4 thoughts on “351: UFO Interceptor

  1. Hi
    This is a question rather than comment, has the interceptor ever been commercially produced with orange metal ski’s as I seem to remember having one as a child and bought one (because of this ) that looks to be original paint and rivet work under the wings and it shows no sign of having any work done ?
    Hope you can confirm / deny the validity as it is driving me crazy trying to find every scrap of info from every site I can.
    Kind regards.


  2. Hi Brian, Thanks for your note. To be honest I’ve not seen a production run 351 with metal legs or seen any reference to one in my research. That doesn’t mean its not genuine as the records of what was produced by Dinky are very incomplete. I have seen metal legs as replacement parts and so it may be a code 3 or it might be a pre-production model. Would it be possible to have photos of your model which I could then put up on the site to see if we get get more insight into what you have. Thanks Kevin (dcmtvspace (at) virginmedia.com)

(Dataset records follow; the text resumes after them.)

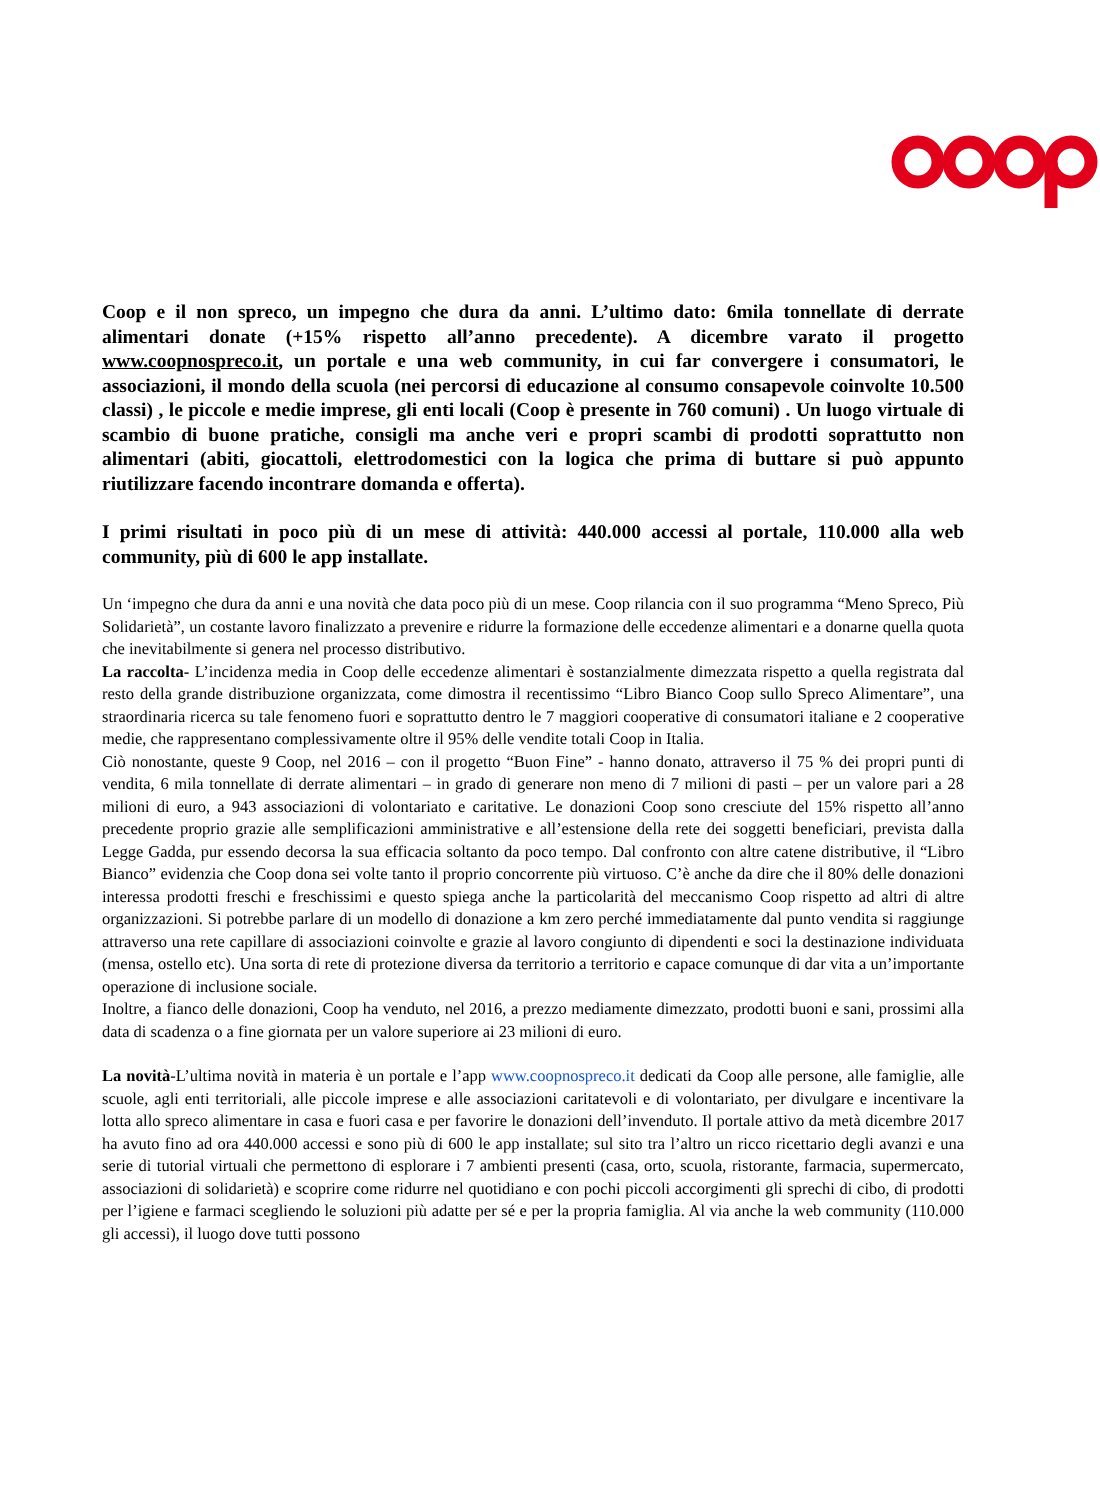Coop e il non spreco, un impegno che dura da anni. L’ultimo dato: 6mila tonnellate di derrate alimentari donate (+15% rispetto all’anno precedente). A dicembre varato il progetto www.coopnospreco.it, un portale e una web community, in cui far convergere i consumatori, le associazioni, il mondo della scuola (nei percorsi di educazione al consumo consapevole coinvolte 10.500 classi) , le piccole e medie imprese, gli enti locali (Coop è presente in 760 comuni) . Un luogo virtuale di scambio di buone pratiche, consigli ma anche veri e propri scambi di prodotti soprattutto non alimentari (abiti, giocattoli, elettrodomestici con la logica che prima di buttare si può appunto riutilizzare facendo incontrare domanda e offerta).
I primi risultati in poco più di un mese di attività: 440.000 accessi al portale, 110.000 alla web community, più di 600 le app installate.
Un ‘impegno che dura da anni e una novità che data poco più di un mese. Coop rilancia con il suo programma “Meno Spreco, Più Solidarietà”, un costante lavoro finalizzato a prevenire e ridurre la formazione delle eccedenze alimentari e a donarne quella quota che inevitabilmente si genera nel processo distributivo.
La raccolta- L’incidenza media in Coop delle eccedenze alimentari è sostanzialmente dimezzata rispetto a quella registrata dal resto della grande distribuzione organizzata, come dimostra il recentissimo “Libro Bianco Coop sullo Spreco Alimentare”, una straordinaria ricerca su tale fenomeno fuori e soprattutto dentro le 7 maggiori cooperative di consumatori italiane e 2 cooperative medie, che rappresentano complessivamente oltre il 95% delle vendite totali Coop in Italia.
Ciò nonostante, queste 9 Coop, nel 2016 – con il progetto “Buon Fine” - hanno donato, attraverso il 75 % dei propri punti di vendita, 6 mila tonnellate di derrate alimentari – in grado di generare non meno di 7 milioni di pasti – per un valore pari a 28 milioni di euro, a 943 associazioni di volontariato e caritative. Le donazioni Coop sono cresciute del 15% rispetto all’anno precedente proprio grazie alle semplificazioni amministrative e all’estensione della rete dei soggetti beneficiari, prevista dalla Legge Gadda, pur essendo decorsa la sua efficacia soltanto da poco tempo. Dal confronto con altre catene distributive, il “Libro Bianco” evidenzia che Coop dona sei volte tanto il proprio concorrente più virtuoso. C’è anche da dire che il 80% delle donazioni interessa prodotti freschi e freschissimi e questo spiega anche la particolarità del meccanismo Coop rispetto ad altri di altre organizzazioni. Si potrebbe parlare di un modello di donazione a km zero perché immediatamente dal punto vendita si raggiunge attraverso una rete capillare di associazioni coinvolte e grazie al lavoro congiunto di dipendenti e soci la destinazione individuata (mensa, ostello etc). Una sorta di rete di protezione diversa da territorio a territorio e capace comunque di dar vita a un’importante operazione di inclusione sociale.
Inoltre, a fianco delle donazioni, Coop ha venduto, nel 2016, a prezzo mediamente dimezzato, prodotti buoni e sani, prossimi alla data di scadenza o a fine giornata per un valore superiore ai 23 milioni di euro.
La novità-L’ultima novità in materia è un portale e l’app www.coopnospreco.it dedicati da Coop alle persone, alle famiglie, alle scuole, agli enti territoriali, alle piccole imprese e alle associazioni caritatevoli e di volontariato, per divulgare e incentivare la lotta allo spreco alimentare in casa e fuori casa e per favorire le donazioni dell’invenduto. Il portale attivo da metà dicembre 2017 ha avuto fino ad ora 440.000 accessi e sono più di 600 le app installate; sul sito tra l’altro un ricco ricettario degli avanzi e una serie di tutorial virtuali che permettono di esplorare i 7 ambienti presenti (casa, orto, scuola, ristorante, farmacia, supermercato, associazioni di solidarietà) e scoprire come ridurre nel quotidiano e con pochi piccoli accorgimenti gli sprechi di cibo, di prodotti per l’igiene e farmaci scegliendo le soluzioni più adatte per sé e per la propria famiglia. Al via anche la web community (110.000 gli accessi), il luogo dove tutti possono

    1. Probably late to the party. This will be more than likely a rebuild. If you do it properly, once you have drilled out the rivet you can fill it in again with a “solder” glue like liquid solder in a tube. The use of certain bic pen lids can be used to to shape the solder into a rivet appearance. I used to use this method when renovating a model.


  3. Thoughts on which can first. I did a lot research on this a while back. I came to a conclusion based on other dinky first runs. Namely the more effort put in the earlier the production run. That lead me to belief red ski version is the earlier as it has the most window dressing; chromed “bonnet”, bronze exhaust and intakes, black missile housing and blue tinted screen. This was borne out (at least on the eagle 360) after talking to an ex-meccano friend who worked on the 360/361 eagles. The first versions of any toy were the boldest and brightest and as the production runs continued less and less effort was put into any given toy. Also it was unlikely that the 351 would have swapped from orange to red and back to orange plastics. Although it would depend heavily on what new products using the colour where being produced at the time. It’s also worth pointing out the screws, earlier models were flathead and latter crosshead (Phillips).
    The advertising of these things was notoriously unreliable due to using drawings rather than photos

    As for nukes, red/white and yellow/black were the original colour scheme. Since they are so easy to renovate the 351 is subject Frankenstein-ism much like the fabled white eagle transporter.

    Ages ago I used to run a site on fixing these things up. I got annoyed at the inflated prices people were asking for a non original model whilst claiming otherwise.